REQUIREMENT:
An exact copy of all the data is required, with pictures left out.

################

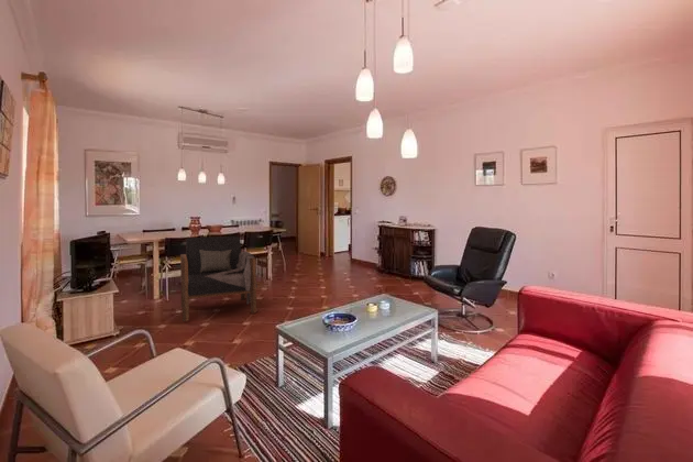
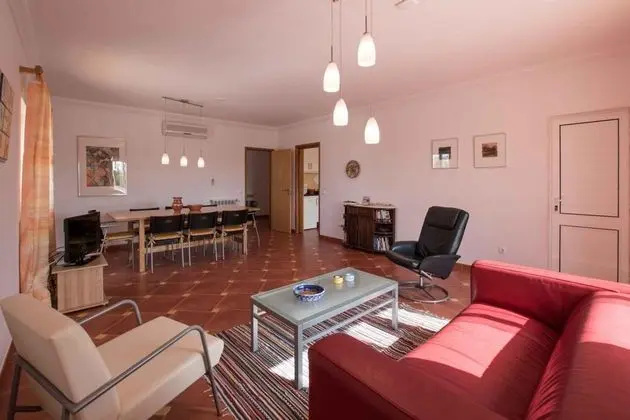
- armchair [179,235,258,322]
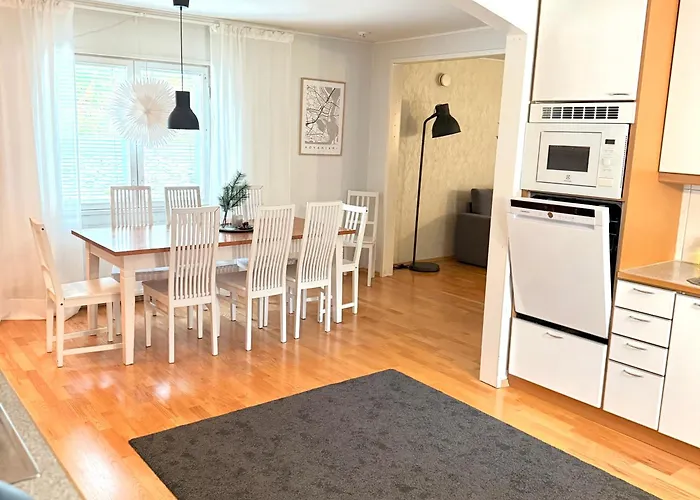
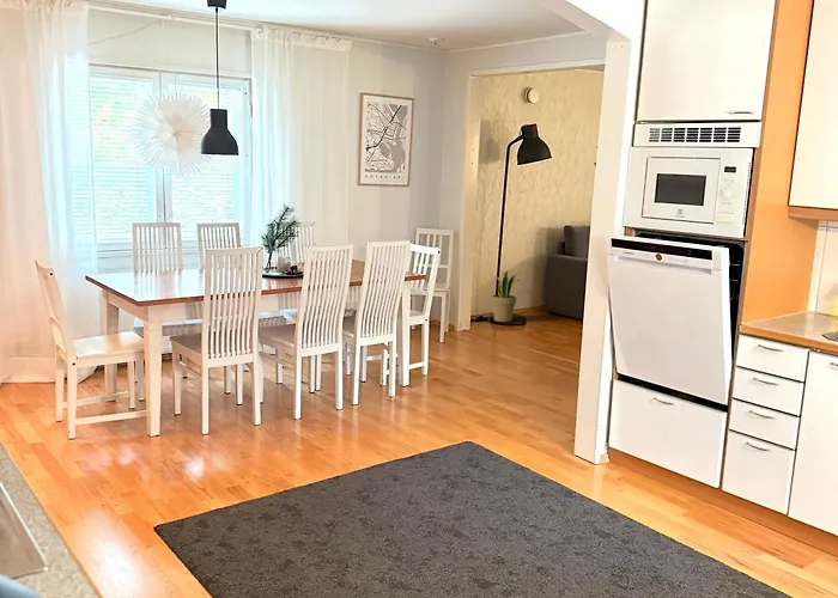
+ potted plant [491,270,521,323]
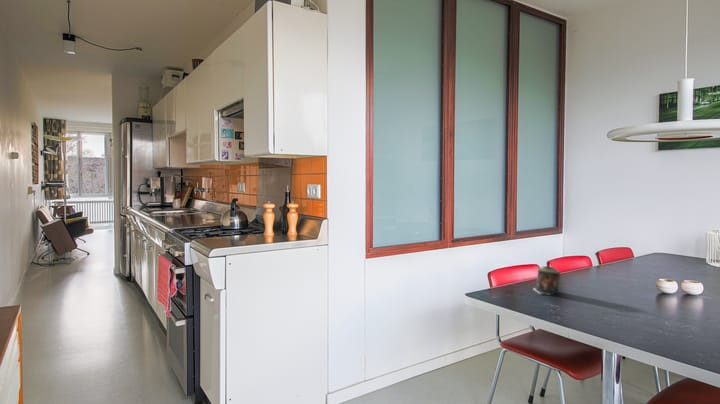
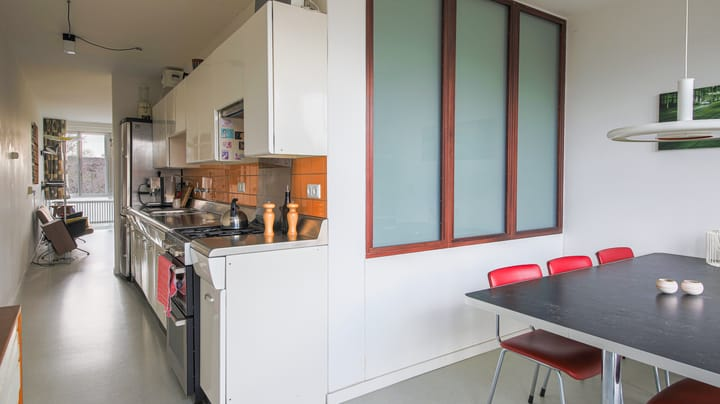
- candle [532,265,561,296]
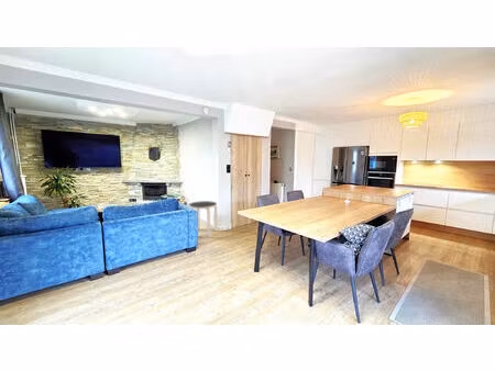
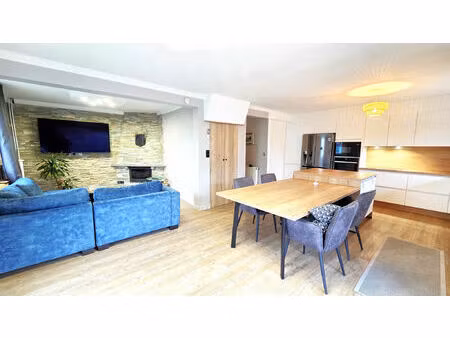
- side table [188,200,219,239]
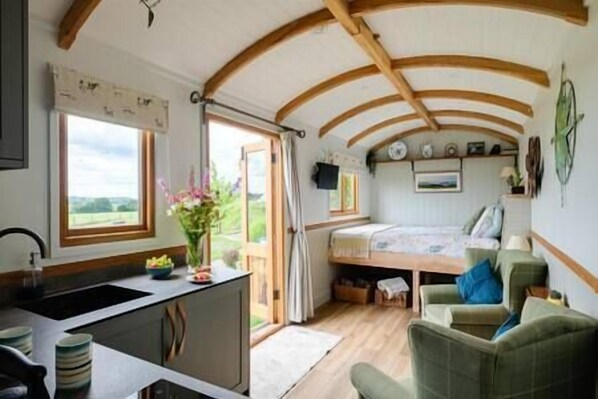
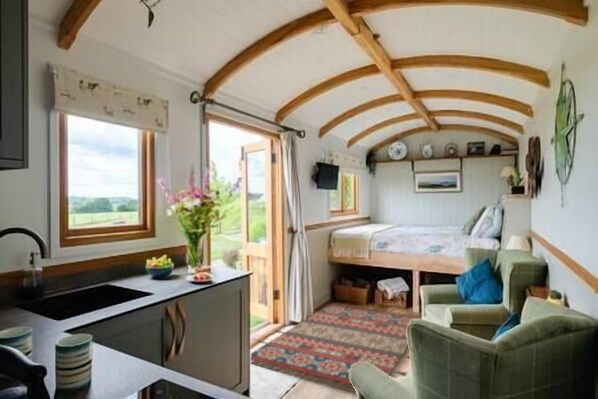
+ rug [250,302,422,392]
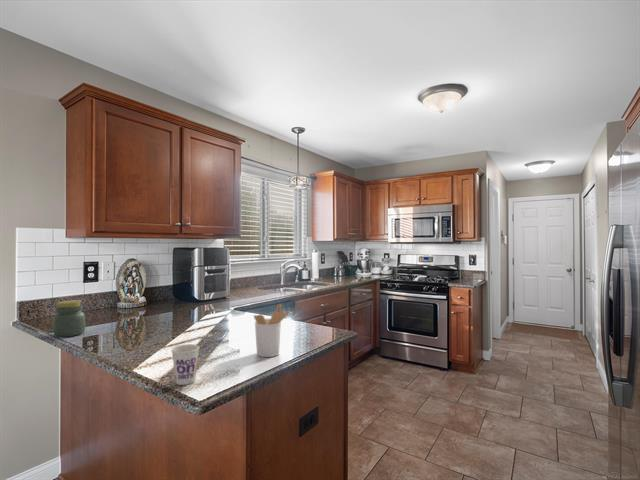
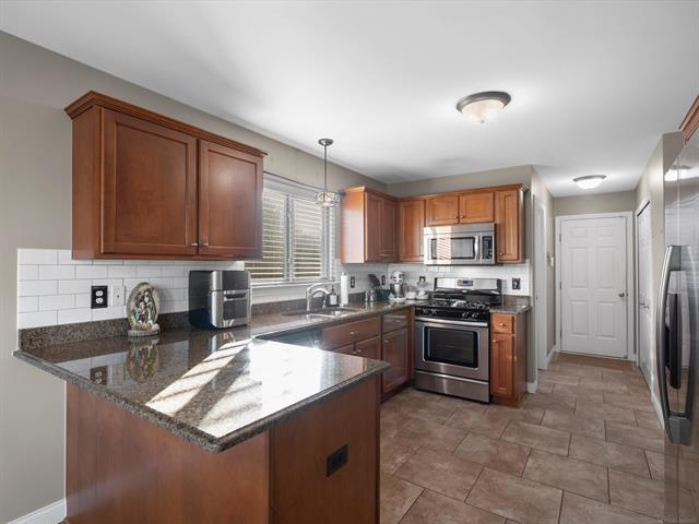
- utensil holder [253,303,292,358]
- jar [52,299,86,338]
- cup [170,343,200,386]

################

ANSWER TO THIS TASK:
- armchair [179,235,258,322]
+ potted plant [491,270,521,323]
- candle [532,265,561,296]
- side table [188,200,219,239]
+ rug [250,302,422,392]
- utensil holder [253,303,292,358]
- jar [52,299,86,338]
- cup [170,343,200,386]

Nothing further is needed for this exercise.